### [YOUR INSTRUCTIONS]
Transcribe the passage below about fighter Robbie Lawler word for word, from its first sentence to its last.

### [PASSAGE SHOWN]

There are competitors and there are fighters, and fighters like Robbie Lawler have no business winning championships. Despite becoming a fan-favorite upon his return, most modern fans likely don’t remember how nomadic Lawler was after his early departure from the UFC. During a fairly long stint at middleweight, Robbie looked more like an out-of-shape welterweight than a natural 185er. With a spotty 28-14 record, Robbie Lawler is likely to be one of the more controversial entries on this list.

He wasn’t adept at winning the same way Georges St-Pierre was, but he was someone who intrinsically understood fighting better than anyone. Tactics came naturally to him. For someone with his kind of longevity, you don’t make it that far without possessing an iron chin and some fairly tight defense. Lawler had both. Even during his aimless days, you can tell what Lawler was looking for in specific moments. Check right hook, thudding jab, winging the power left. Parry and slip the jab, throw back, etc. Robbie knew how to take angles in the pocket, how to fence, how to brawl. His game made sense. When opponents fought Lawler’s fight, they would almost always lose quite brutally.

### [INFORMATION SHOWN]
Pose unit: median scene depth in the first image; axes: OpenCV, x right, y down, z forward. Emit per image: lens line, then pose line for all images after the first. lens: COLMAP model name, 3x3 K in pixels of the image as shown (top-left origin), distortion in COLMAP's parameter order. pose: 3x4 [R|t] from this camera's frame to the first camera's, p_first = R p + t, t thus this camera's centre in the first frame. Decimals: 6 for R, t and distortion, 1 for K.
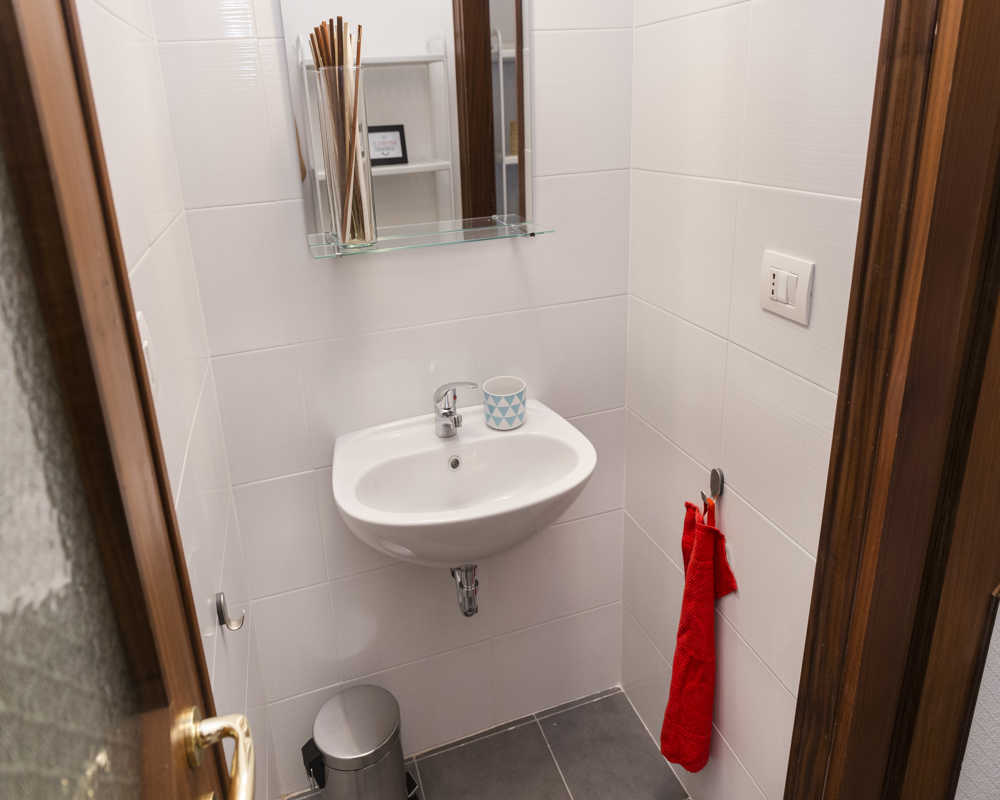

### [RESPONSE TO THE TASK]
There are competitors and there are fighters, and fighters like Robbie Lawler have no business winning championships. Despite becoming a fan-favorite upon his return, most modern fans likely don’t remember how nomadic Lawler was after his early departure from the UFC. During a fairly long stint at middleweight, Robbie looked more like an out-of-shape welterweight than a natural 185er. With a spotty 28-14 record, Robbie Lawler is likely to be one of the more controversial entries on this list.

He wasn’t adept at winning the same way Georges St-Pierre was, but he was someone who intrinsically understood fighting better than anyone. Tactics came naturally to him. For someone with his kind of longevity, you don’t make it that far without possessing an iron chin and some fairly tight defense. Lawler had both. Even during his aimless days, you can tell what Lawler was looking for in specific moments. Check right hook, thudding jab, winging the power left. Parry and slip the jab, throw back, etc. Robbie knew how to take angles in the pocket, how to fence, how to brawl. His game made sense. When opponents fought Lawler’s fight, they would almost always lose quite brutally.